WORK TO BE COMPLETED: According to the mock duck text below, what kind of food does the writer crave when sick but not bedridden?

SUPPLIED TEXT:
+ + +

Mock duck

When I’m sick, but not bedridden, I tend to crave Chinese food. Not greasy chow mein and sweet and sour pork, but hot, broth-based soups and plates of lightly cooked vegetables, bean curd and rice. Few foods seem more medicinal at these times, and have you ever noticed how elusive a handsome serving of respectfully treated vegetables can be at most non-Asian restaurants? Too many American restaurants treat vegetables as a kind of obligatory afterthought, and you end up with a pile of mushy broccoli soaked in butter off to the side of your plate, or you get a salad coated in oil and spiked with some sort of meat and cheese. OK, I’m generalizing, but still, where else can you get a heaping platter of bok choy or broccoli or snow peas or asparagus?

+ + +

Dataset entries
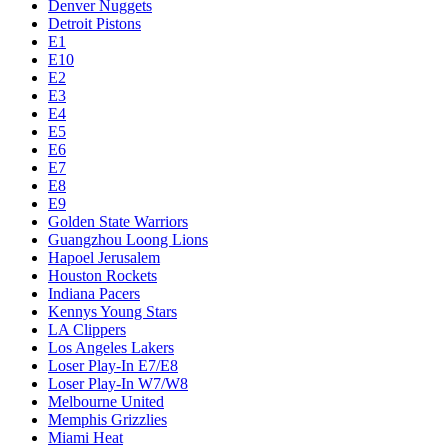
Denver Nuggets
Detroit Pistons
E1
E10
E2
E3
E4
E5
E6
E7
E8
E9
Golden State Warriors
Guangzhou Loong Lions
Hapoel Jerusalem
Houston Rockets
Indiana Pacers
Kennys Young Stars
LA Clippers
Los Angeles Lakers
Loser Play-In E7/E8
Loser Play-In W7/W8
Melbourne United
Memphis Grizzlies
Miami Heat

+ + +

OUTPUT OF THE TASK: Chinese food.